Data excerpts
========================================

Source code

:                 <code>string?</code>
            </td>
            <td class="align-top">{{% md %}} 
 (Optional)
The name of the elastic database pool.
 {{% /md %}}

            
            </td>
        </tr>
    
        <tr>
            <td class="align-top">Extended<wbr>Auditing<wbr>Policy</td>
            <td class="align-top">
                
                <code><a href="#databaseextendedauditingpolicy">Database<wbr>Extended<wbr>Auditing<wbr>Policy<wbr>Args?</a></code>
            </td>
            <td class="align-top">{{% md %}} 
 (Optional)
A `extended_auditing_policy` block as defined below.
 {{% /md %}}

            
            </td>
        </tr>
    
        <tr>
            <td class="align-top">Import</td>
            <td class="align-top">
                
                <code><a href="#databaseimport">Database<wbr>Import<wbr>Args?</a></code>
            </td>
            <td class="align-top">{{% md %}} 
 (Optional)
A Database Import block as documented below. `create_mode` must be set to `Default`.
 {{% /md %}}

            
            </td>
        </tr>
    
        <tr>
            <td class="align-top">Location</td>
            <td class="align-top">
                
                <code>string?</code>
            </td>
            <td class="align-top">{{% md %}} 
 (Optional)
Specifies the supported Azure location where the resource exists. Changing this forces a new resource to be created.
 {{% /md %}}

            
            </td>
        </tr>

========================================

■ **YOUR ASSIGNMENT**: Look through the entries above and list every line containing "Import".

■ **RESULT OF THE TASK**:
            <td class="align-top">Import</td>
                <code><a href="#databaseimport">Database<wbr>Import<wbr>Args?</a></code>
A Database Import block as documented below. `create_mode` must be set to `Default`.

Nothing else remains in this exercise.